Directions for this task:
Rewrite the hauntology text from "Hauntology is a music" through "descended from hauntology.", substituting "tape loops" for every "sampling".

Source:
******
Hauntology (music)

Last updated

Equipment used by the BBC Radiophonic Workshop, a common influence on hauntology artists. BBC Radiophonic Workshop (1958-98) machines - Tape Recorder with tape loop equipment, Beat Frequency Oscillator & EMS Putney VCS3.jpg
Equipment used by the BBC Radiophonic Workshop, a common influence on hauntology artists.

Hauntology is a music genre [1] [2] or a loosely defined stylistic feature [3] that evokes cultural memory and aesthetics of the past. [4] It developed in the 2000s primarily among British electronic musicians, [5] [6] and typically draws on British cultural sources from the 1940s to the 1970s, including library music, film and TV soundtracks, psychedelia, and public information films; often through the use of sampling. [1]

Contents

The term was derived from philosopher Jacques Derrida's concept of the same name. In the mid-2000s, it was adapted by theorists Simon Reynolds and Mark Fisher. [1] Hauntology is associated with the UK record label Ghost Box, in addition to artists such as The Caretaker, Burial, and Philip Jeck. [1] Music genres hypnagogic pop and chillwave descended from hauntology.
******
Raw data:
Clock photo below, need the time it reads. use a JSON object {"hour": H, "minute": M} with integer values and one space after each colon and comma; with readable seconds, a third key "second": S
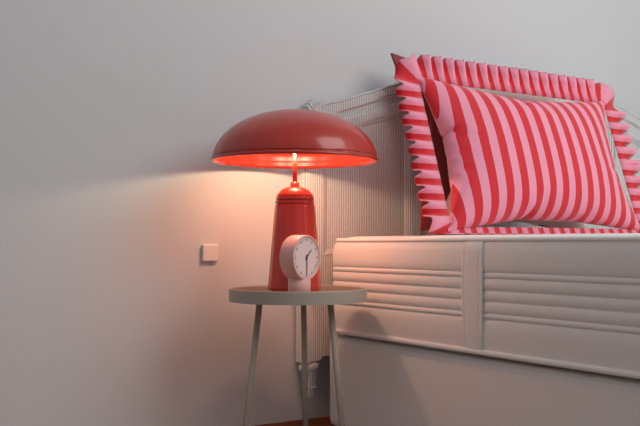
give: {"hour": 1, "minute": 30}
******
Complete response:
Hauntology is a music genre [1] [2] or a loosely defined stylistic feature [3] that evokes cultural memory and aesthetics of the past. [4] It developed in the 2000s primarily among British electronic musicians, [5] [6] and typically draws on British cultural sources from the 1940s to the 1970s, including library music, film and TV soundtracks, psychedelia, and public information films; often through the use of tape loops. [1]

Contents

The term was derived from philosopher Jacques Derrida's concept of the same name. In the mid-2000s, it was adapted by theorists Simon Reynolds and Mark Fisher. [1] Hauntology is associated with the UK record label Ghost Box, in addition to artists such as The Caretaker, Burial, and Philip Jeck. [1] Music genres hypnagogic pop and chillwave descended from hauntology.